> _EXCERPT_:
++++++

David Lecours: And let’s say you do work in a couple different verticals or you have a couple different services. You know while we like to think that we love all our children equally. The reality is that some of those verticals that you work in and some of those services are going to be inherent if not significantly more not profit necessarily but they bring in more revenue. And I think you need to be really sort of clear about knowing where your money’s coming from and if in fact one of those areas is where you’re getting most of your dollars. That’s the positioning that you lead with doesn’t again not necessarily. You’re not going to sort of cut out those others services or markets. It’s just you’re going to lead. And then what I hope is that by leading in that market you’ll be so well known that those other services and markets will sort of draft and benefit from the strong leadership and strong you know point of view and position that you’re taking.
Josh Miles: know speaking of strong points of view I found in school one of the greatest ways to develop a strong statement was to use the scientific method called Mad Libs. So yeah.
Josh Miles: DAVID I know that you have this really cool sort of Mad Lib-esque way of putting together positioning statement. Maybe you could introduce our listeners to that right.
David Lecours: So if there was a deliverable in your positioning it would be the positioning statement and this is the statement that goes at the top of your website. It’s the first things that somebody reads and this is sort of the the Madlib fill-in-the blank format that we use with our client so I’ll just read this out and then in your mind listeners sort of start to fill in the blanks. OK. So we are a _________. And that’s where you fill in type of firm helping ________ (fill in target audience) to ____________ (solve a business problem.) So what that would look like and I’ll just use LecoursDesign positioning because I know the best. I would say we are branding consultants helping a A/E/C firms attract great clients and talent. I’ve identified the type of firm that we are: branding. You know you could say architect you could say engineer you could say accountant helping. And I’ve identified the target audience: in this case AEC firms which is architecture engineering construction firms and then too. And here’s where you insert solve a business problem which is: helping those firms attract great clients and talent. So that’s like the very simplest form of a one-sentence positioning statement if you want to add on to that which most clients do because they feel like that doesn’t really capture all of them. You can add a second sentence that is: Our __________ and that’s where you fill in unique value proposition does __________. And that’s where you fill in the benefit to your target audience. And this is where most firms get it wrong frankly is that they don’t convert the feature to the benefit right. They say why they are unique but they don’t clarify why that is unique to their target audience. Does that make sense?
Josh Miles: Yeah I think that’s totally right. I think when I don’t think this is even unique to AEC or professional services but I think marketers in general often want to lead with features and they kind of fail to circle back with the benefits for the benefit or that as Simon Sinek would say the Why is really a thing that you want to lead with what’s what’s the unique way that you are helping us solve this that only your firm brings to bear.

++++++

> _Element box records_:
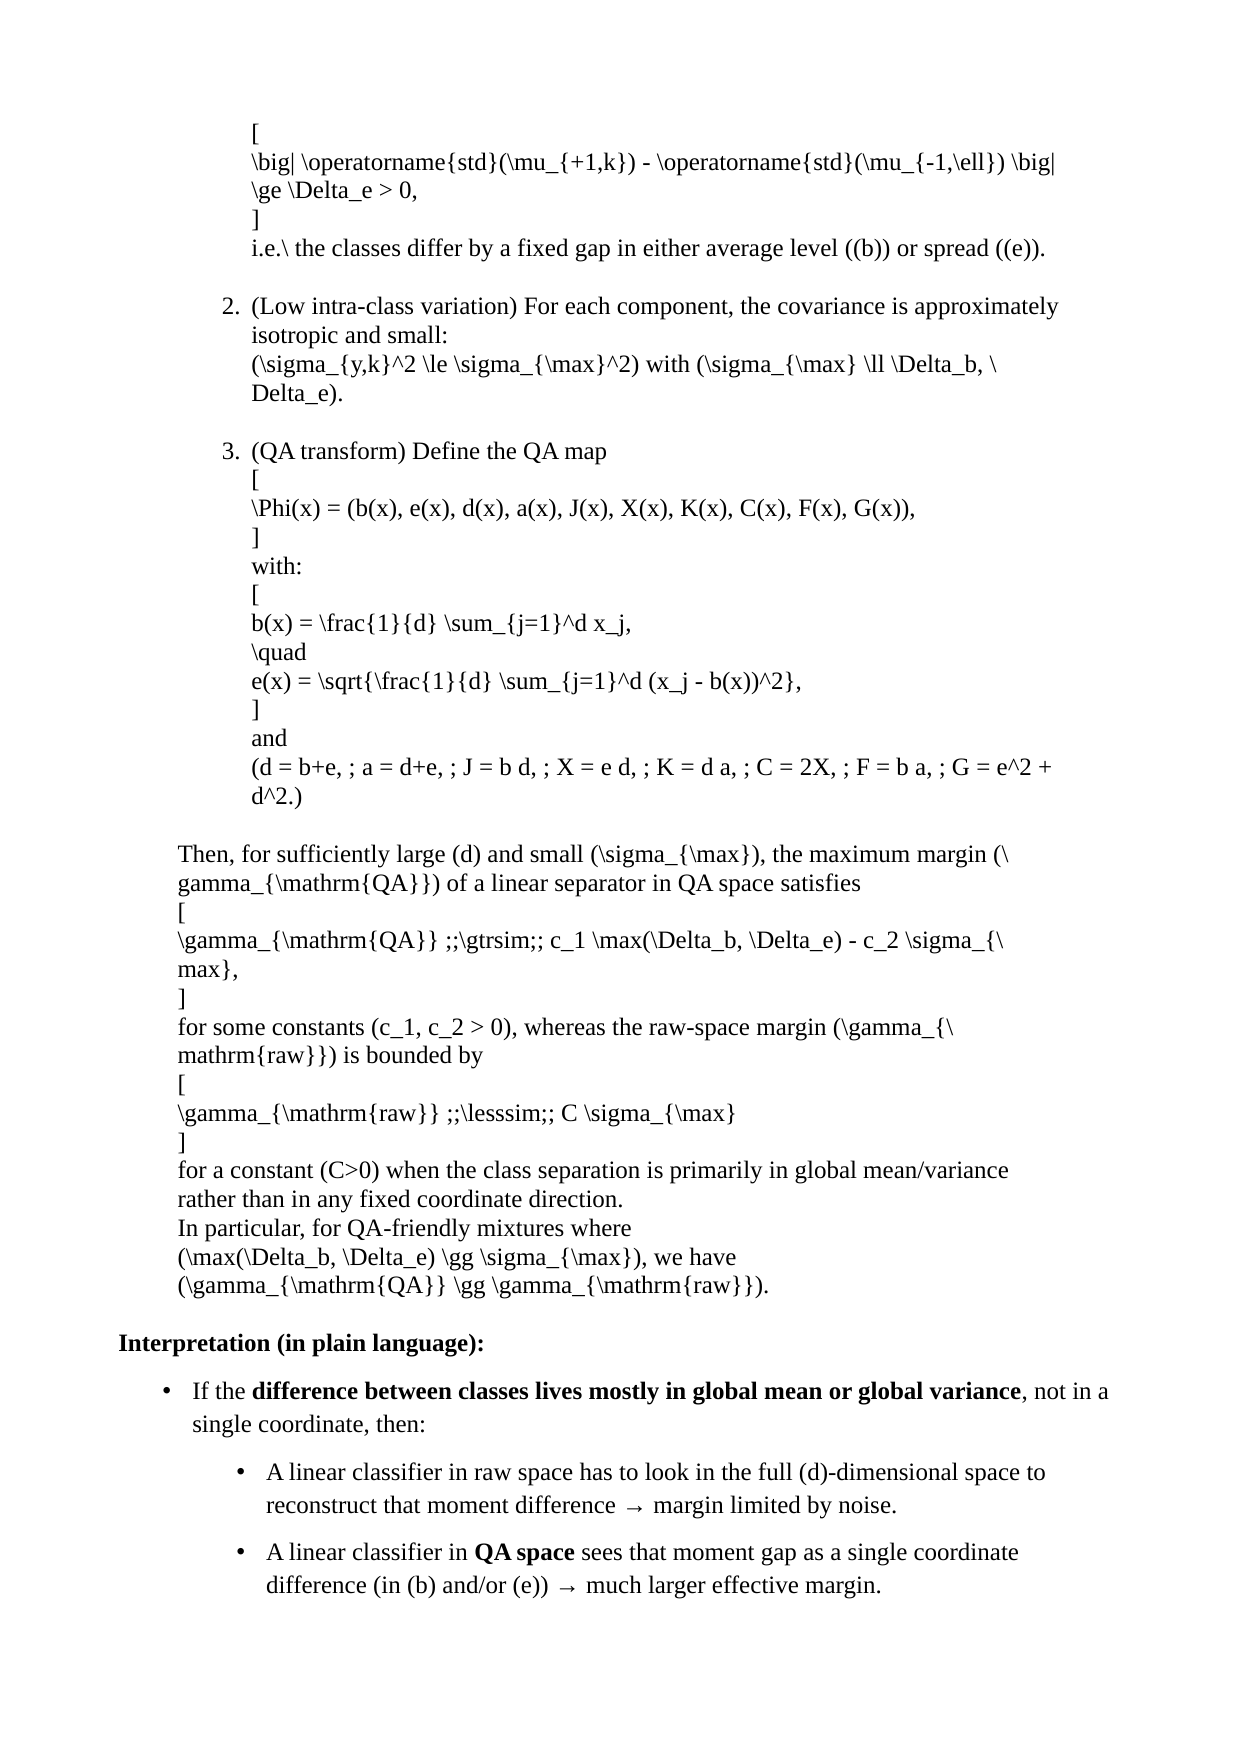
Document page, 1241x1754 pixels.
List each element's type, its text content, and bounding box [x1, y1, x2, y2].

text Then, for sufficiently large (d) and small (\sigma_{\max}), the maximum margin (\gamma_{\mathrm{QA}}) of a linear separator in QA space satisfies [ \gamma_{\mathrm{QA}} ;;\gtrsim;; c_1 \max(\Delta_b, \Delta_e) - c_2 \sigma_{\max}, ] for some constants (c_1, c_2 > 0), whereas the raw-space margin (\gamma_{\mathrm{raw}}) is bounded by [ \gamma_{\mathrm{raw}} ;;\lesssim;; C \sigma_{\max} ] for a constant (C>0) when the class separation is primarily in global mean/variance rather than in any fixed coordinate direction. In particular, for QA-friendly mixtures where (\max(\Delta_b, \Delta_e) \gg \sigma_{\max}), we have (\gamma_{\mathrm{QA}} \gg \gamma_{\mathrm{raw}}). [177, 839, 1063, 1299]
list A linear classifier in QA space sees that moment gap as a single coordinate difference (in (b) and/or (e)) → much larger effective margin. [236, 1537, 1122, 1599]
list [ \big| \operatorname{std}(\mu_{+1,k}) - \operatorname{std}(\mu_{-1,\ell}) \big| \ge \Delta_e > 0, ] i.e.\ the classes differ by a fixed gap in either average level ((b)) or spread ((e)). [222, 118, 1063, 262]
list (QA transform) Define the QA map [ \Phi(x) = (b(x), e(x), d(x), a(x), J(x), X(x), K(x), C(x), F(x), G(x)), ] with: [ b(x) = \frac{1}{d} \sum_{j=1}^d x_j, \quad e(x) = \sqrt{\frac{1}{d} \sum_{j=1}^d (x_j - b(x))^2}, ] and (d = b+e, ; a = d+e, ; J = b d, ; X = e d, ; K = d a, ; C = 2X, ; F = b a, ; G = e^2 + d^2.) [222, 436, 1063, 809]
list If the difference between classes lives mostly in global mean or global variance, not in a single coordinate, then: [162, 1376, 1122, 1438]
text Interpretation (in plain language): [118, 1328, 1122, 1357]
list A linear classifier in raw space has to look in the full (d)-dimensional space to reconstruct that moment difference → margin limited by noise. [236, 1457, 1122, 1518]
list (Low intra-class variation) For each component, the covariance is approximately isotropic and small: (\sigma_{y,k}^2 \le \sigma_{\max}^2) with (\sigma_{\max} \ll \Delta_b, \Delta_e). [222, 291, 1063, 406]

++++++

> _TASKS AND EXERCISES_:
1: Can you echo the transcript on positioning word for word, starting with "Josh Miles: know" and going on through "Libs. So yeah."?
2: Would you carry on with the transcript on positioning from the point where it stops?
You won't need the records for any of this.

> _REPLIES_:
1:
Josh Miles: know speaking of strong points of view I found in school one of the greatest ways to develop a strong statement was to use the scientific method called Mad Libs. So yeah.

2:
David Lecours: And it comes down to you know what I call the curse of knowledge right. You know all those benefits so well you feel like you don’t need to communicate them. But keep in mind that a potential client is just learning about you for the first time and they don’t they don’t know all those things so you have to sort of oversimplifying what it seems like in your mind oversimplify and over communicate to him. And it’s just communication and just oh OK I get it.
Josh Miles: Yeah exactly. And I think the more you know the more you fail to ask the right questions and be curious so you just sort of assume that you know the answer is our sales coach calls the dummy curve like the better you get at doing stuff the worse you get at selling things because you just assume that you know what they’re going to say and you know as our coach says when granny’s basement flooded totally ruined her dresser because the whole basement was full of water. And so your response would be what?
David Lecours: Why? Why did it flood?
Josh Miles: That’s one of the correct questions. So you didn’t he didn’t jump to a value judgment says oh that sucks or I’m so sorry or ma’am that’s too bad that you lost a piece of furniture. You know you jumped to a questions so you don’t know if I like the furniture or if I was happy was in my basement if I was frustrated with it. But questioning is the right path to go there.
David Lecours: Yeah not just making these assumptions. Sorry, Josh, I guess I’m just too well trained.
Josh Miles: I think you’re a plant.
David Lecours: So there are a couple tests when you’re writing out your positioning statement. There are a couple of things that you can do to sort of test whether it’s working. Josh you want to talk about those?
Josh Miles: Sure. So maybe this goes without saying but you can’t go to market with something that just simply isn’t true. So if you if you read this positioning statement and you’re like. Eh, that’s that’s not quite right. And then obviously maybe work a little bit harder on that.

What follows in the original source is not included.